A CI colleague of mine passed along a story that had been brought to her attention.  According to Hitwise, social networking web sites have become more popular than porn sites.  I’m sure that there is a lot that can be said about the methodology of this headline-grabbing conclusion.  For the moment I want to either assume that the study is true or that it’s close enough to being true to support the suppositions that I am about to make for the consequences to competitive advantage.  My colleague asked in her e-mail “What is the significance of this?” and I responded thusly…

The take-away for me is that the connectivity delivered by social networking meets a fundamental human need even more ingrained and needed than sexual gratification (to put it bluntly).  

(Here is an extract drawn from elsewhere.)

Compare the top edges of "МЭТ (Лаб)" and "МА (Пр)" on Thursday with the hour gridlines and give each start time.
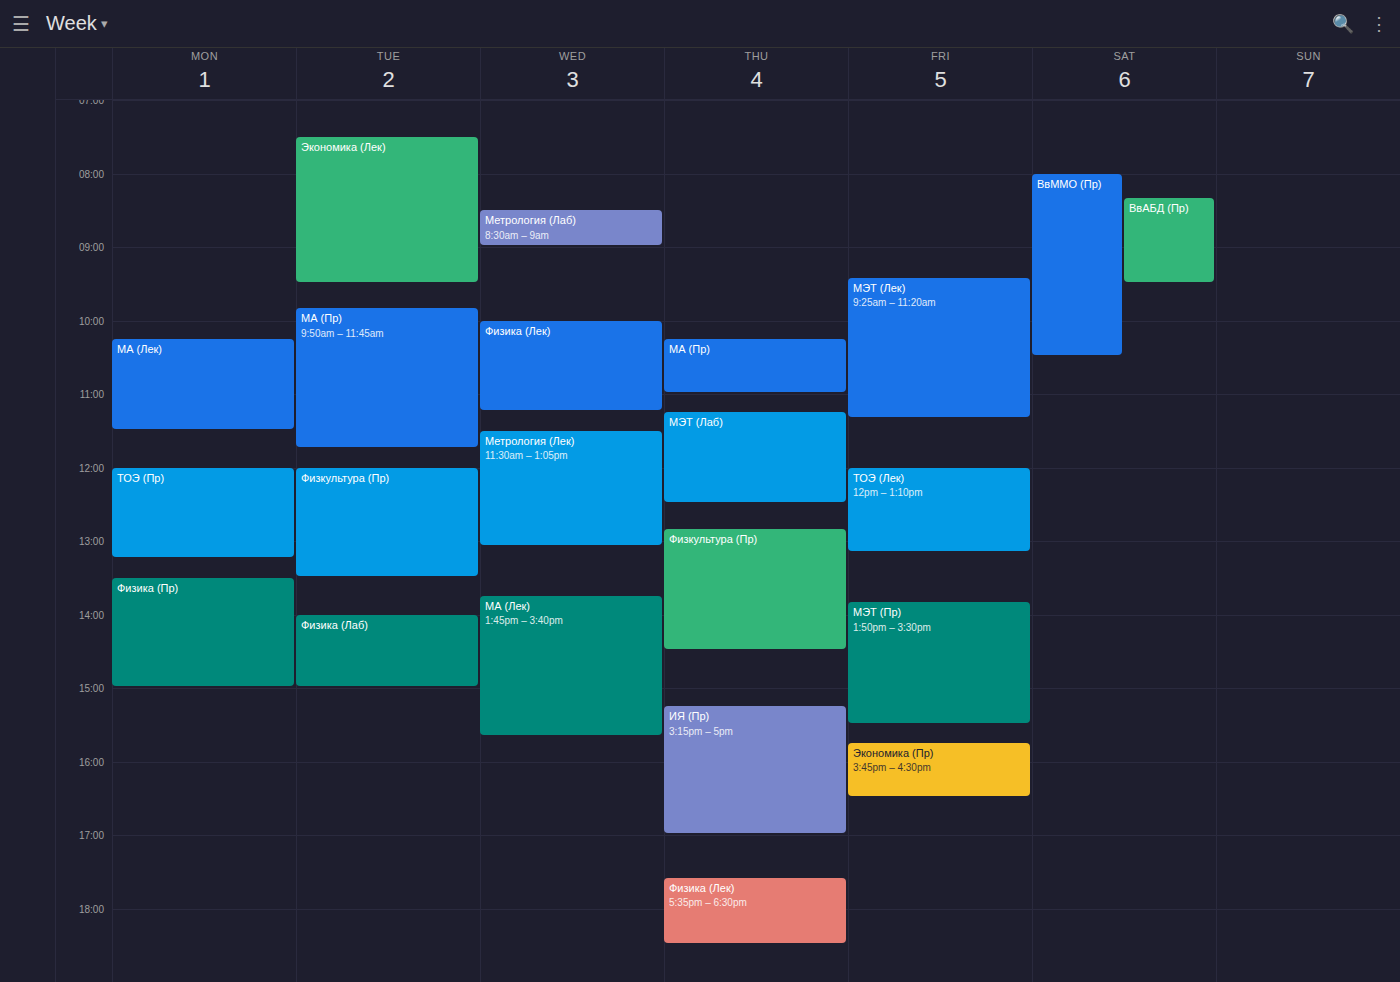
"МЭТ (Лаб)": 11:15 AM, neither: a quarter of the way from the 11 AM line to the 12 PM line. "МА (Пр)": 10:15 AM, neither: a quarter of the way from the 10 AM line to the 11 AM line.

It’s not a fad or flash in the pan.  While the cast of players may change (Facebook, Twitter, etc.) the concept of social networking and subsequent threats and opportunities are here to stay.  Many business leaders are planning to wait out what they see as a fad, and many corporate leaders are maintaining or instituting misguided policies that are based on the assumption that you can separate human employees from something so fundamentally human.  

Policies in information security, public relations, human relations, marketing, sales… the list goes on all have to take this reality into consideration.  Old “sledgehammer” strategies are not going to work going forward.  The best and the brightest are going to go where they can maintain and grow their self actualization through social tools both inside the company, with partners/customers and their social lives.  Many boundaries are going to collapse as a consequence.  It’s not going to be all flowers and happiness because everybody involved is going to have to be a lot smarter.  

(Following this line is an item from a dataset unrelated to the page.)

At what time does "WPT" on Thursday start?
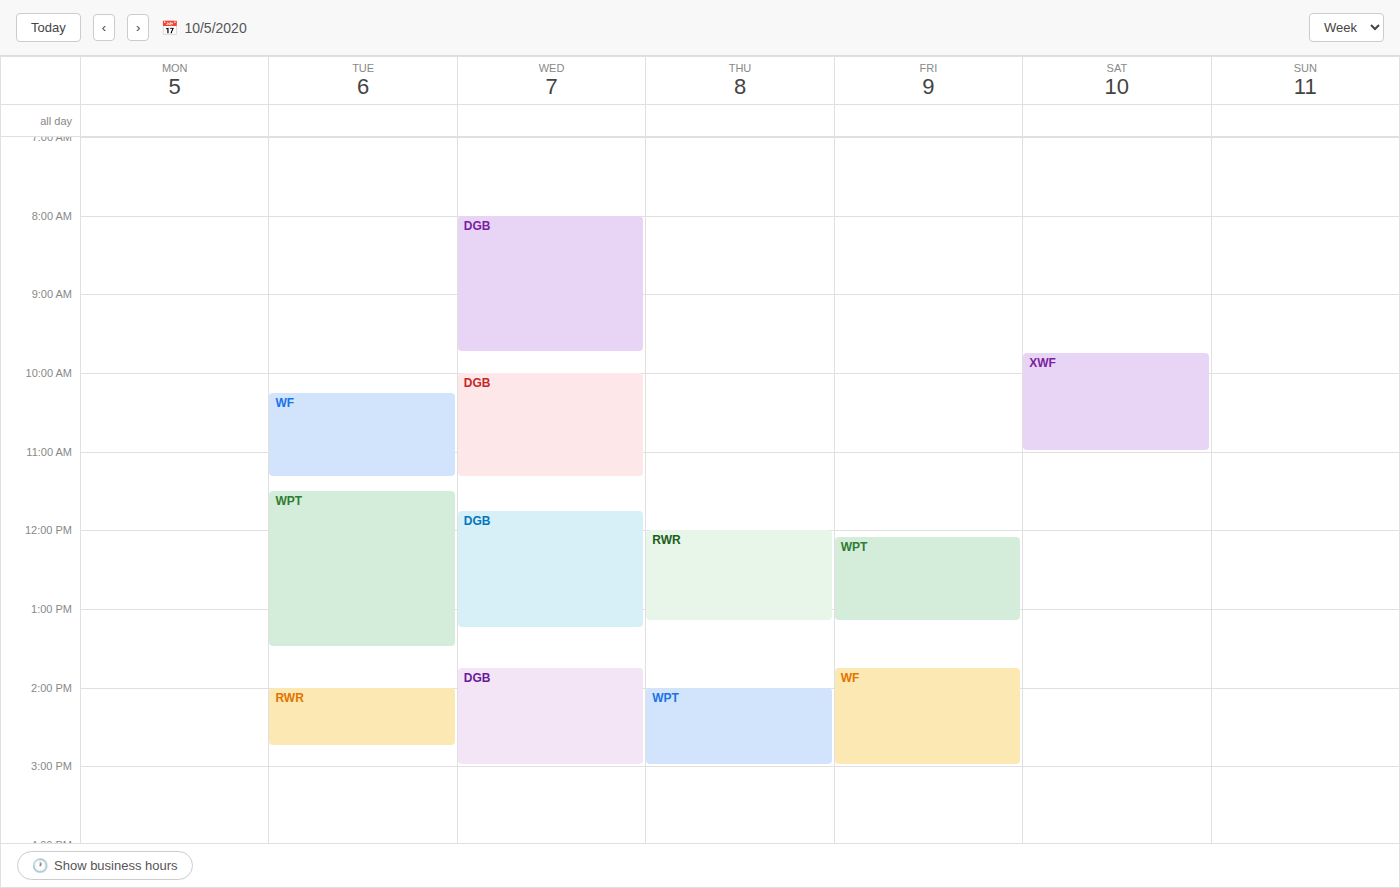
2:00 PMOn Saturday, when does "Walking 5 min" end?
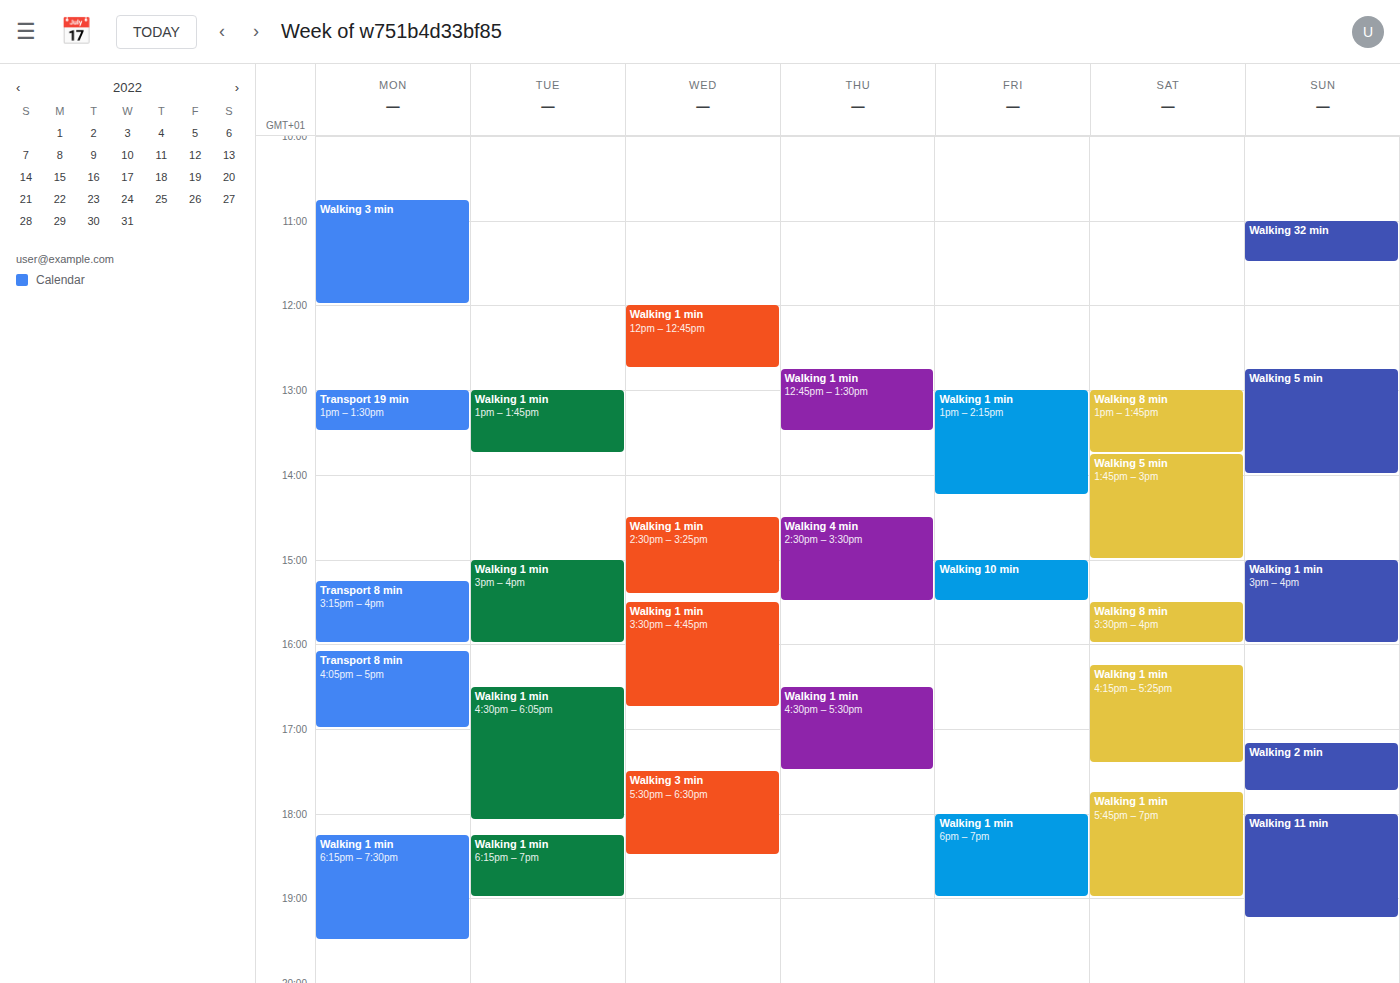
3:00 PM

Those managers and employees that can apply a modicum of common sense (I hope that I fit in that category) are going to do better than the “zero tolerance” models that existed in the command-and-control world.  Business models that take advantage of social media will do better than those that don’t.

The long and short of the case I am trying to make about social media in general is that it is here to stay.  This is not to cast myself as all ra-ra social networking, web 2.0, this-time-the-revolution-will-not-be-televised dilettante.  I am, however, a firm believer in the human desire for self-actualization and socialization as a fundamental need and a higher level of desire.  While the recession may temper Generation Y’s selectiveness or job hopping looking for that perfect job, these needs are neither temporary nor generational in their nature.  Over the long term (Five years?  A decade?) the need for employers to utilize technology to accommodate those needs among customers and employees is going to become business as usual.  On its way to becoming table stakes some companies will take the smarts needed to satisfy those needs a competitive advantage.

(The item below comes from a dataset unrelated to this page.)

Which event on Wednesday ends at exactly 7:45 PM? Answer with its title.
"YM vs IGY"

More Ideas on Giving Away Conference Content

Jon Lowder of the Competitive Intelligence Marketplace blog had some excellent suggestions on alternative business models for giving away conference content.  These are some excellent alternatives to my own suggestions from my previous post on giving away podcasts of conference content:

  • Make certain videos free from the get-go.  Just one or two to keep the buzz of the conference going.
  • Make all videos free to SCIP members behind the SCIP firewall,
    similar to what they do with magazine articles.  Perhaps there’s a 3-6
    month delay in doing this so that there’s still a premium for attending
    the conference.  It’s always a good idea to have more membership
  • If you’re going to charge for the video then forget what I said about lower quality being better than no video at all.
  • Sell sponsorships of each presentation, and by extension the video.

Sadly, Jon was not able to post his suggestions in a comment to my own blog.  Previous run-ins with crazy volumes of SPAM led me to be perhaps a little overzealous in limiting readers’ ability to comment.  I have made some changes to the blog srttings and hopefully have fixed this as an issue.  Just know that any offers for herbal Viagra you see posted in the comments of this blog do not come with my endorsement.